NTA UGC NET Aug 2024 Paper-2

Question 13

Consider a CSMA/CD network that transmits data at the rate of 100 Mbps over a 1 Kilometre cable with no repeater. If the minimum frame size required for this network is 1250 bytes, what is the signal speed (km/sec) in the cable.

A	8000
B	16000
C	12000
D	20000

computer-networksCSMA/CD

Question 13 Explanation:

To calculate the signal speed (in km/sec) in the cable, we need to use the relationship between the transmission speed, propagation delay, and frame size in a CSMA/CD network.

******

Work instructions:
1. Reproduce the part of the CSMA/CD problem that opens with the words containing "computer-networksCSMA/CD" and closes with "a CSMA/CD network.".
2. Write what follows the last sentence of the CSMA/CD problem, carrying its explanation on from there.

Dataset entries:

******

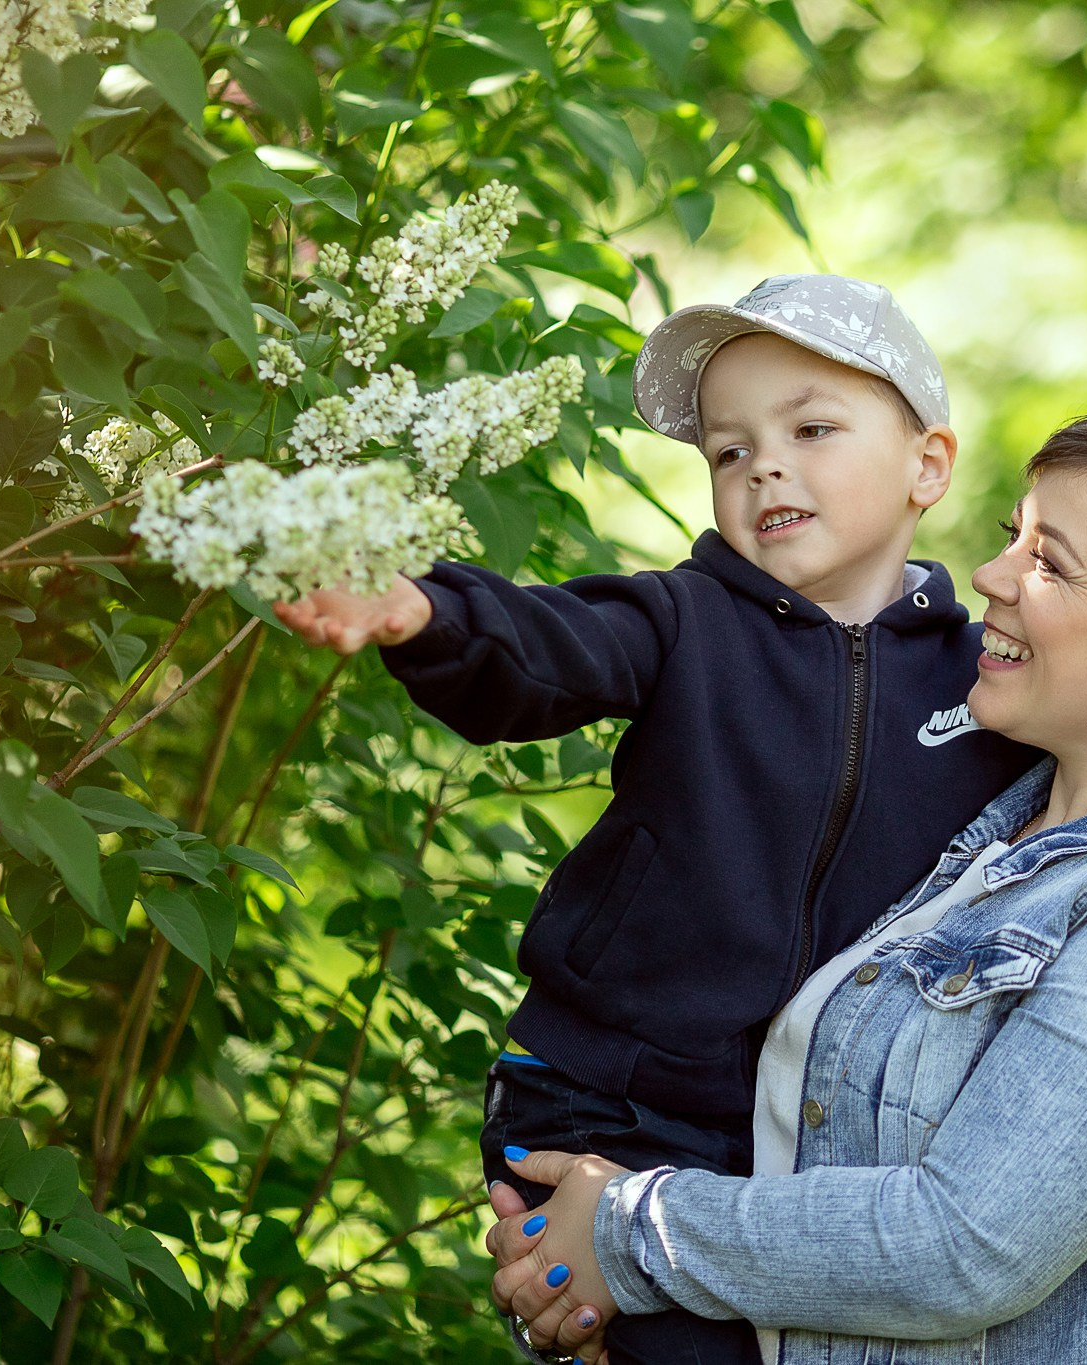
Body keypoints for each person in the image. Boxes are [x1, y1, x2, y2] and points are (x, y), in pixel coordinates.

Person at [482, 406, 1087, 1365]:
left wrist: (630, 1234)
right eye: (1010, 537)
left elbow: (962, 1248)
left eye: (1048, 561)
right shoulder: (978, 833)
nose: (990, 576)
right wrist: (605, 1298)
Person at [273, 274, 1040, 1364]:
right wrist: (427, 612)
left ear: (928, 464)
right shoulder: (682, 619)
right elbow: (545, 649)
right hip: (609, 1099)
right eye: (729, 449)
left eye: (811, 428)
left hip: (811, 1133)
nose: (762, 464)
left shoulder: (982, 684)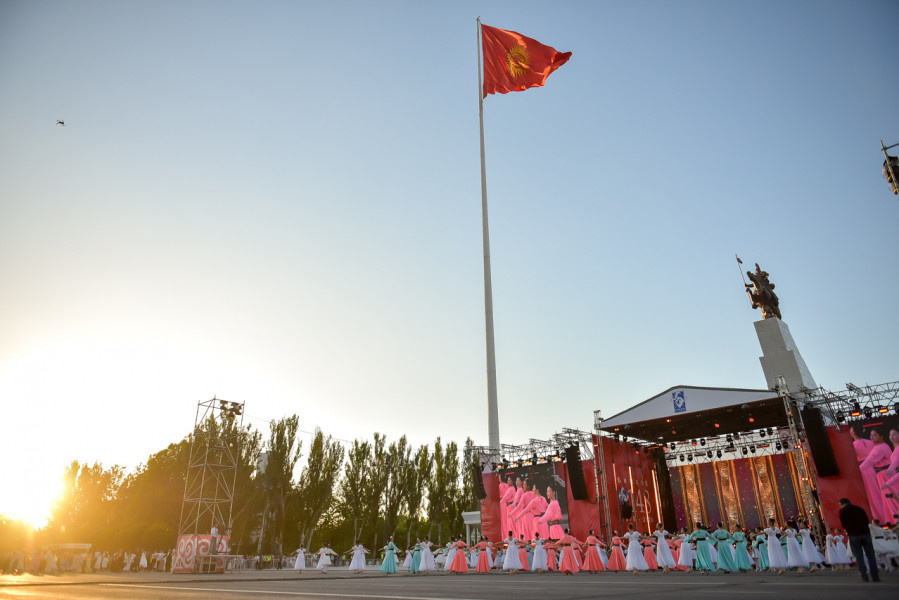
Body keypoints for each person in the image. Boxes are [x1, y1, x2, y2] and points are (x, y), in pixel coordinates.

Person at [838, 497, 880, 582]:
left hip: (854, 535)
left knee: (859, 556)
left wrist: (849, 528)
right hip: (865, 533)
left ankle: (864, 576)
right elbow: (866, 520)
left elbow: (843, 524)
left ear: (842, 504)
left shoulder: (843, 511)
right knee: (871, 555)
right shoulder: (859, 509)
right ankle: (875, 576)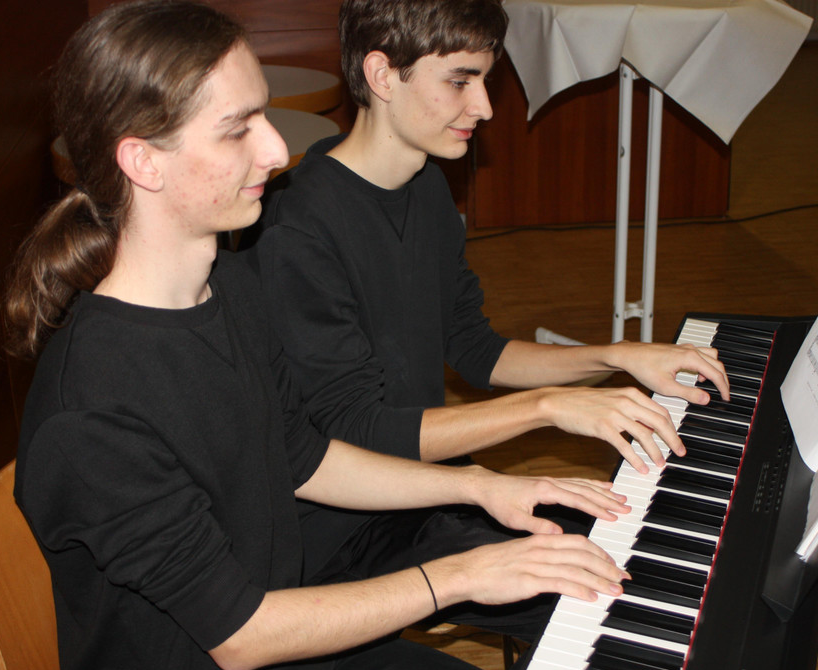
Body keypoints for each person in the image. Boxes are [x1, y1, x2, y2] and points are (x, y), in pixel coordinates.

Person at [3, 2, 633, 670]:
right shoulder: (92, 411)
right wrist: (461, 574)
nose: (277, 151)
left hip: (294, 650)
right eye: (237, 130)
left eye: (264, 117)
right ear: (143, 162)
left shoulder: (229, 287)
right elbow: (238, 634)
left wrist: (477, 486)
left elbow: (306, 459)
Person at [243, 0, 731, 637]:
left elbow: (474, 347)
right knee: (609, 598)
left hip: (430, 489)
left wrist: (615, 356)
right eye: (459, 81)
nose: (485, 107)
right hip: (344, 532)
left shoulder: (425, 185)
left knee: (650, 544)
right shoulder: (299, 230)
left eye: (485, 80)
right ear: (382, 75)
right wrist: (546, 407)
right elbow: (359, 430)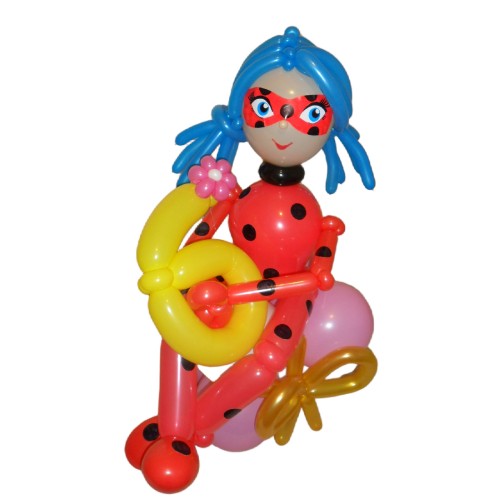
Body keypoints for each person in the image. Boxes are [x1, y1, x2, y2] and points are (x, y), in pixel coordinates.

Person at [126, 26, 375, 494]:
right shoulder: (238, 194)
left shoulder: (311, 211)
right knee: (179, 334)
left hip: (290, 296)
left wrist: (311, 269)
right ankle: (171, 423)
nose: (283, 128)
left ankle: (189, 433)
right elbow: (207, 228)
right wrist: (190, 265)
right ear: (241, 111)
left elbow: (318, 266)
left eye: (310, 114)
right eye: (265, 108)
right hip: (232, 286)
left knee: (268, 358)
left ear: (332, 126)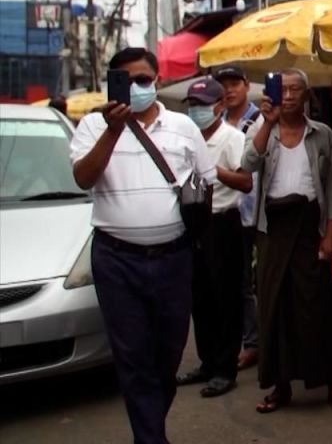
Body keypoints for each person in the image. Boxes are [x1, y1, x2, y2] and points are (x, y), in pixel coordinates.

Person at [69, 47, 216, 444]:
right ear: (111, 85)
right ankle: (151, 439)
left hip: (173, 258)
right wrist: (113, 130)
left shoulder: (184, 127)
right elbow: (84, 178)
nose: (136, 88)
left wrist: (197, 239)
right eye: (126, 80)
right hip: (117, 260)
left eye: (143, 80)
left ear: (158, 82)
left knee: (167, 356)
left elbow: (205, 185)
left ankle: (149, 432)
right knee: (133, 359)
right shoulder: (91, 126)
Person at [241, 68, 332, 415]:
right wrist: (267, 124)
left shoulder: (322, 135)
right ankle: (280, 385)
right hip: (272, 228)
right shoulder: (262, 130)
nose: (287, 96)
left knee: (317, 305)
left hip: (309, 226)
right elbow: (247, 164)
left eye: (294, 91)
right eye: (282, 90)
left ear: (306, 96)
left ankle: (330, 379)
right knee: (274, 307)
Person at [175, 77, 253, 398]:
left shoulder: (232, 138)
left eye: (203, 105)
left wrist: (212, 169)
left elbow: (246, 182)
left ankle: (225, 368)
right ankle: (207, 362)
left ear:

******

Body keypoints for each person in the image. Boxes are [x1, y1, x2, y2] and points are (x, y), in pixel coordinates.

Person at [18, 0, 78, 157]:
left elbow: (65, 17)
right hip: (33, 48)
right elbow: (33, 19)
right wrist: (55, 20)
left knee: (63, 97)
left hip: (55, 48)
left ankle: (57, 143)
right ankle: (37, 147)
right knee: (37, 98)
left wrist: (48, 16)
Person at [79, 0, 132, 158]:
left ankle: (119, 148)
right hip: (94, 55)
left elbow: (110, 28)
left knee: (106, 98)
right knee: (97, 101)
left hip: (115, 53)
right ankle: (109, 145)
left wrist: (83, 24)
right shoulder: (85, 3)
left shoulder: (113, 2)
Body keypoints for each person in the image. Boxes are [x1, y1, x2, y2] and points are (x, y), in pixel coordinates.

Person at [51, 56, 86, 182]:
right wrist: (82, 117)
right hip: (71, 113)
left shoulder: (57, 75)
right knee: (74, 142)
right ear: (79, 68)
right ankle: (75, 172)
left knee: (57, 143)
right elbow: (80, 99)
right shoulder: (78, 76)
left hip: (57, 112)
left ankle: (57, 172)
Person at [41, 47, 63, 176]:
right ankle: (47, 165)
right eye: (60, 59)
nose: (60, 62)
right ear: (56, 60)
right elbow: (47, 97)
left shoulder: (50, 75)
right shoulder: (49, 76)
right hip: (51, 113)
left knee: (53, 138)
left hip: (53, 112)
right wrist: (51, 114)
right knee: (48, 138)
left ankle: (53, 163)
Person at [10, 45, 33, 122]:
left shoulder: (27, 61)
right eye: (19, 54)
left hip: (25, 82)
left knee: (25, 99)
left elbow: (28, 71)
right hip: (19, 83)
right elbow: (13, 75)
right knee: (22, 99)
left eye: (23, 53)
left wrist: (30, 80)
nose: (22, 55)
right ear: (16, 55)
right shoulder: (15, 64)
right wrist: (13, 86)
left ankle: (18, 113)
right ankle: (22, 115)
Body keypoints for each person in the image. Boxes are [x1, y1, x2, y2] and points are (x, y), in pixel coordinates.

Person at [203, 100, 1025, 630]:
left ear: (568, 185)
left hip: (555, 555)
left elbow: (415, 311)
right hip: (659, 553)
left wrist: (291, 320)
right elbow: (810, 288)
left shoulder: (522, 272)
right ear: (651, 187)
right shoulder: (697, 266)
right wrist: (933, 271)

******

Responses for each task:
1.
computer-networksCSMA/CD

Question 13 Explanation:

To calculate the signal speed (in km/sec) in the cable, we need to use the relationship between the transmission speed, propagation delay, and frame size in a CSMA/CD network.

2.
### Given:
– Transmission rate = 100 Mbps
– Frame size = 1250 bytes
– Distance = 1 kilometer

### Step 1: Convert the frame size to bits
1 byte = 8 bits, so:
Frame size = 1250 bytes = 1250 × 8 = 10000 bits

### Step 2: Calculate the transmission time for the frame
Transmission time = Frame size in bits / Transmission rate
Transmission time = 10000 bits / (100 × 10^6 bits/sec) = 0.0001 sec = 100 microseconds

### Step 3: Use the propagation delay formula
In a CSMA/CD network, the minimum frame size must be large enough to ensure the sender can detect a collision. The round-trip propagation delay should be at least the time to send the frame. The round-trip propagation delay time is given by:

Propagation delay = Transmission time = 100 microseconds
One-way propagation delay = 100 microseconds / 2 = 50 microseconds

### Step 4: Calculate the signal speed
Propagation delay = Distance / Signal speed
Rearranging for signal speed:
Signal speed = Distance / Propagation delay
Signal speed = 1 km / (50 × 10^(-6) sec) = 20000 km/sec

### Final Answer:
The signal speed in the cable is 20000 km/sec.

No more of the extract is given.